Mike Selick, the hepatitis C training and policy manager for Harm Reduction Coalition, explains that some providers wouldn’t want patients like Sean “to be cut off from their medication.” But Selick also notes that “If jail systems were better at working with community health organizations, they should be able to hand off [HCV care].”
“The treatment at this point is really easy! Pretty much any doctor anywhere can continue someone’s care,” Selick adds. “Hep C medication is very forgiving. Even if you miss a dose, it is still very effective.”
Yet when Sean is asked whether he was connected with medical care for his HCV treatment after testing positive multiple times during his incarceration, he retorts: “Oh, God no! All you get is $40 and a bus ticket.”
Experiences like Sean’s are driving care providers and advocacy organizations to work to ensure people positive for HCV have continuous care when moving from jail to the community. In his presentation at National Hepatitis Corrections Network’s conference, Justin Chan, director of Viral Hepatitis Services at HHC’s Correctional Health Services, recommended pre-release supports, like needs assessments and HCV education, as well as post-release ones, like reminder calls and appointment accompaniment.

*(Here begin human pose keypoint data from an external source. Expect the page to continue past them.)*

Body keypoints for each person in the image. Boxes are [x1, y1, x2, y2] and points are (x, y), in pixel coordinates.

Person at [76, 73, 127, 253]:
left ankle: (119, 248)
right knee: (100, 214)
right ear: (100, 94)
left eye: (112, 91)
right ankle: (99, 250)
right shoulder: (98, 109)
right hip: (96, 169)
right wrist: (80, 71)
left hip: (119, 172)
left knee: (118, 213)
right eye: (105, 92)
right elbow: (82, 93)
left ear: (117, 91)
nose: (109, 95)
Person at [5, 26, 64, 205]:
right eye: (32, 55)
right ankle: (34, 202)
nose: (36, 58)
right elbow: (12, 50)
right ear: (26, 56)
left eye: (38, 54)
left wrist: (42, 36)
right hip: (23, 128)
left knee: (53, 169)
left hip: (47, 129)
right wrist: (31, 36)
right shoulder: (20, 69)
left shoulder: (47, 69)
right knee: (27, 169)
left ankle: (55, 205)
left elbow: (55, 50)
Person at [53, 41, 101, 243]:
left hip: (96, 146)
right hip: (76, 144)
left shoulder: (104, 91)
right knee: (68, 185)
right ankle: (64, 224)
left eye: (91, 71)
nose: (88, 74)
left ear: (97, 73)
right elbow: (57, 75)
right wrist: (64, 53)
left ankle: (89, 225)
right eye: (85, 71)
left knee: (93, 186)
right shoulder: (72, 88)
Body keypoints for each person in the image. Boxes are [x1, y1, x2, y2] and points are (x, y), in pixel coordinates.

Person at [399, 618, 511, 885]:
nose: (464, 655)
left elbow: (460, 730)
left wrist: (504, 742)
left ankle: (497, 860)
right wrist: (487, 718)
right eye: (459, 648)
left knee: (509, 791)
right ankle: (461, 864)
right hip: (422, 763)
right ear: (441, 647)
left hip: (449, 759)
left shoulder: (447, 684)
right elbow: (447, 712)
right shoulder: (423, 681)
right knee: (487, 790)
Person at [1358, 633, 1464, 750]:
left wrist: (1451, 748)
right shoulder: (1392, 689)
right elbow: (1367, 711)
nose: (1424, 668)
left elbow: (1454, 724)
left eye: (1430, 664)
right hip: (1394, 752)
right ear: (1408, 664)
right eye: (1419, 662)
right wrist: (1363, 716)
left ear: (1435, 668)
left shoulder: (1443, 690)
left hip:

Working in New York City, Selick is impressed with hep C resources in the five boroughs—particularly the clinics in the Bronx, which has some of the highest rates of newly reported cases in the city. Since 2014, the city has funded the Viral Hepatitis Initiative Program, which includes both city agencies like HHC and nonprofits like Harm Reduction Coalition—to the tune of $1 million for Fiscal Year 2019.
Asked about next steps for hep C care in New York City, Selick puts it simply: “There needs to be more of it.”